■ INSTRUCTIONS FOR THE TASK:
Return every one of the rows below word for word, without changing anything.

#### INFORMATION PROVIDED

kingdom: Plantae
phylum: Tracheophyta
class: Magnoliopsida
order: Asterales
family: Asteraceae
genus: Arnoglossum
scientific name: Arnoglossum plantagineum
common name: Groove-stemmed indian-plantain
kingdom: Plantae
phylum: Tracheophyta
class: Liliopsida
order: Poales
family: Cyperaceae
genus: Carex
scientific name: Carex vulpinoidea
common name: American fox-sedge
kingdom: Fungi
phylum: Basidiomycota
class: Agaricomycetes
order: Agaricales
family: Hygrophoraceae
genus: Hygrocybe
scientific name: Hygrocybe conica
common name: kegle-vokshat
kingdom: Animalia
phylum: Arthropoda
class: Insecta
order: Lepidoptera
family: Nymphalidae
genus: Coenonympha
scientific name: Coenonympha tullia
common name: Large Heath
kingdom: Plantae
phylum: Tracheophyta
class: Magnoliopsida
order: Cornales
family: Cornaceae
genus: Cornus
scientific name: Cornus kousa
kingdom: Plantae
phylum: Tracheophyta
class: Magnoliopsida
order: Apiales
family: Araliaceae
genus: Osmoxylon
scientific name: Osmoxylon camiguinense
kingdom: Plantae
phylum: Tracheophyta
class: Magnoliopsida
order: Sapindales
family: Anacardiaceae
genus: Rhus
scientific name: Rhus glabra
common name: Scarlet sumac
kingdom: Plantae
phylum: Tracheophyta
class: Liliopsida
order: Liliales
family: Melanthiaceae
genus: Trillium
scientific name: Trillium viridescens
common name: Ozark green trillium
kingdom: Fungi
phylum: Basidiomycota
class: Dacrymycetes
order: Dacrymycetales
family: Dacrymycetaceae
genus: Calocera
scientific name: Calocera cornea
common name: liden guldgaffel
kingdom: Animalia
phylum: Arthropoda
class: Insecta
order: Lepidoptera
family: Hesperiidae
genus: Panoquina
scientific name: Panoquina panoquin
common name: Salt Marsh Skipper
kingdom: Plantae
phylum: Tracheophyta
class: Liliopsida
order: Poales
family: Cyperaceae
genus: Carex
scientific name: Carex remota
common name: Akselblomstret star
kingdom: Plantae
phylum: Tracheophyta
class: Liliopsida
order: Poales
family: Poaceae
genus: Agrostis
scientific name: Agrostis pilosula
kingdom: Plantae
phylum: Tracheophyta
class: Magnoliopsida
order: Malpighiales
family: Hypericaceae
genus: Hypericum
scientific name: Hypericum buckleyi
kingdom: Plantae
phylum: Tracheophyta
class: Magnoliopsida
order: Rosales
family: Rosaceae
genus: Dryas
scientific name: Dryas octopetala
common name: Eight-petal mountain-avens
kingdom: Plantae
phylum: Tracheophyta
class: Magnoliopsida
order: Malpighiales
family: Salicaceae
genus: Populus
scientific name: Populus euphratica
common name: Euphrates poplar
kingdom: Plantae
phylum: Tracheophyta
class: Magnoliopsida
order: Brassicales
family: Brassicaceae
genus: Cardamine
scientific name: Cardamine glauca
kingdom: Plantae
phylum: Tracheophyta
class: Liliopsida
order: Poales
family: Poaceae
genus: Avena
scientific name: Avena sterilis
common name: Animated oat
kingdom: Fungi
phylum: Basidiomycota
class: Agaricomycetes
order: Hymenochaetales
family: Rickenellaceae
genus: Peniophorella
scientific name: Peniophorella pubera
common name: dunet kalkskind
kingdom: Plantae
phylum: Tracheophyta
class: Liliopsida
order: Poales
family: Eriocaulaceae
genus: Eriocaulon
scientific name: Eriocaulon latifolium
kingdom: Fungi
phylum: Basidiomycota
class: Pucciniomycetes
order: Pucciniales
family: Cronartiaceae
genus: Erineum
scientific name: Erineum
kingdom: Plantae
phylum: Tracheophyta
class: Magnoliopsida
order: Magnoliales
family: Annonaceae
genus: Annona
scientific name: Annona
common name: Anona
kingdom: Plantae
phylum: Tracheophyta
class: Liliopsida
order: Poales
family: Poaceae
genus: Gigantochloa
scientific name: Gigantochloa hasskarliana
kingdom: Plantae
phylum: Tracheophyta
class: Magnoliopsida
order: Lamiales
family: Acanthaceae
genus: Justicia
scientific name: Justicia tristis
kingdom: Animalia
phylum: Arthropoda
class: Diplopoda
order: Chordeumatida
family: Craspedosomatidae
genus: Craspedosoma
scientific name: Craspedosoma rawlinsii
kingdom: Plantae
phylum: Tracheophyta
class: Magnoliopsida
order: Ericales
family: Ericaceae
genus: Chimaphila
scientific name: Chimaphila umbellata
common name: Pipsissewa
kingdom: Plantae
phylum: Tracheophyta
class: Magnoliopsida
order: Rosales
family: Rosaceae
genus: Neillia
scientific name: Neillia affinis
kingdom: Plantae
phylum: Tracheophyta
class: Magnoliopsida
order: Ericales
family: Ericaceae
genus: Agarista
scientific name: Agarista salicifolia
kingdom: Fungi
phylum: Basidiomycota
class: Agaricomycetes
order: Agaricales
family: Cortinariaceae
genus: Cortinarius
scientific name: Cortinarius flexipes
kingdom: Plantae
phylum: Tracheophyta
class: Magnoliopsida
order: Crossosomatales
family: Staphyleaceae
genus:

########

■ WRITTEN SOLUTION:
kingdom: Plantae
phylum: Tracheophyta
class: Magnoliopsida
order: Asterales
family: Asteraceae
genus: Arnoglossum
scientific name: Arnoglossum plantagineum
common name: Groove-stemmed indian-plantain
kingdom: Plantae
phylum: Tracheophyta
class: Liliopsida
order: Poales
family: Cyperaceae
genus: Carex
scientific name: Carex vulpinoidea
common name: American fox-sedge
kingdom: Fungi
phylum: Basidiomycota
class: Agaricomycetes
order: Agaricales
family: Hygrophoraceae
genus: Hygrocybe
scientific name: Hygrocybe conica
common name: kegle-vokshat
kingdom: Animalia
phylum: Arthropoda
class: Insecta
order: Lepidoptera
family: Nymphalidae
genus: Coenonympha
scientific name: Coenonympha tullia
common name: Large Heath
kingdom: Plantae
phylum: Tracheophyta
class: Magnoliopsida
order: Cornales
family: Cornaceae
genus: Cornus
scientific name: Cornus kousa
kingdom: Plantae
phylum: Tracheophyta
class: Magnoliopsida
order: Apiales
family: Araliaceae
genus: Osmoxylon
scientific name: Osmoxylon camiguinense
kingdom: Plantae
phylum: Tracheophyta
class: Magnoliopsida
order: Sapindales
family: Anacardiaceae
genus: Rhus
scientific name: Rhus glabra
common name: Scarlet sumac
kingdom: Plantae
phylum: Tracheophyta
class: Liliopsida
order: Liliales
family: Melanthiaceae
genus: Trillium
scientific name: Trillium viridescens
common name: Ozark green trillium
kingdom: Fungi
phylum: Basidiomycota
class: Dacrymycetes
order: Dacrymycetales
family: Dacrymycetaceae
genus: Calocera
scientific name: Calocera cornea
common name: liden guldgaffel
kingdom: Animalia
phylum: Arthropoda
class: Insecta
order: Lepidoptera
family: Hesperiidae
genus: Panoquina
scientific name: Panoquina panoquin
common name: Salt Marsh Skipper
kingdom: Plantae
phylum: Tracheophyta
class: Liliopsida
order: Poales
family: Cyperaceae
genus: Carex
scientific name: Carex remota
common name: Akselblomstret star
kingdom: Plantae
phylum: Tracheophyta
class: Liliopsida
order: Poales
family: Poaceae
genus: Agrostis
scientific name: Agrostis pilosula
kingdom: Plantae
phylum: Tracheophyta
class: Magnoliopsida
order: Malpighiales
family: Hypericaceae
genus: Hypericum
scientific name: Hypericum buckleyi
kingdom: Plantae
phylum: Tracheophyta
class: Magnoliopsida
order: Rosales
family: Rosaceae
genus: Dryas
scientific name: Dryas octopetala
common name: Eight-petal mountain-avens
kingdom: Plantae
phylum: Tracheophyta
class: Magnoliopsida
order: Malpighiales
family: Salicaceae
genus: Populus
scientific name: Populus euphratica
common name: Euphrates poplar
kingdom: Plantae
phylum: Tracheophyta
class: Magnoliopsida
order: Brassicales
family: Brassicaceae
genus: Cardamine
scientific name: Cardamine glauca
kingdom: Plantae
phylum: Tracheophyta
class: Liliopsida
order: Poales
family: Poaceae
genus: Avena
scientific name: Avena sterilis
common name: Animated oat
kingdom: Fungi
phylum: Basidiomycota
class: Agaricomycetes
order: Hymenochaetales
family: Rickenellaceae
genus: Peniophorella
scientific name: Peniophorella pubera
common name: dunet kalkskind
kingdom: Plantae
phylum: Tracheophyta
class: Liliopsida
order: Poales
family: Eriocaulaceae
genus: Eriocaulon
scientific name: Eriocaulon latifolium
kingdom: Fungi
phylum: Basidiomycota
class: Pucciniomycetes
order: Pucciniales
family: Cronartiaceae
genus: Erineum
scientific name: Erineum
kingdom: Plantae
phylum: Tracheophyta
class: Magnoliopsida
order: Magnoliales
family: Annonaceae
genus: Annona
scientific name: Annona
common name: Anona
kingdom: Plantae
phylum: Tracheophyta
class: Liliopsida
order: Poales
family: Poaceae
genus: Gigantochloa
scientific name: Gigantochloa hasskarliana
kingdom: Plantae
phylum: Tracheophyta
class: Magnoliopsida
order: Lamiales
family: Acanthaceae
genus: Justicia
scientific name: Justicia tristis
kingdom: Animalia
phylum: Arthropoda
class: Diplopoda
order: Chordeumatida
family: Craspedosomatidae
genus: Craspedosoma
scientific name: Craspedosoma rawlinsii
kingdom: Plantae
phylum: Tracheophyta
class: Magnoliopsida
order: Ericales
family: Ericaceae
genus: Chimaphila
scientific name: Chimaphila umbellata
common name: Pipsissewa
kingdom: Plantae
phylum: Tracheophyta
class: Magnoliopsida
order: Rosales
family: Rosaceae
genus: Neillia
scientific name: Neillia affinis
kingdom: Plantae
phylum: Tracheophyta
class: Magnoliopsida
order: Ericales
family: Ericaceae
genus: Agarista
scientific name: Agarista salicifolia
kingdom: Fungi
phylum: Basidiomycota
class: Agaricomycetes
order: Agaricales
family: Cortinariaceae
genus: Cortinarius
scientific name: Cortinarius flexipes
kingdom: Plantae
phylum: Tracheophyta
class: Magnoliopsida
order: Crossosomatales
family: Staphyleaceae
genus:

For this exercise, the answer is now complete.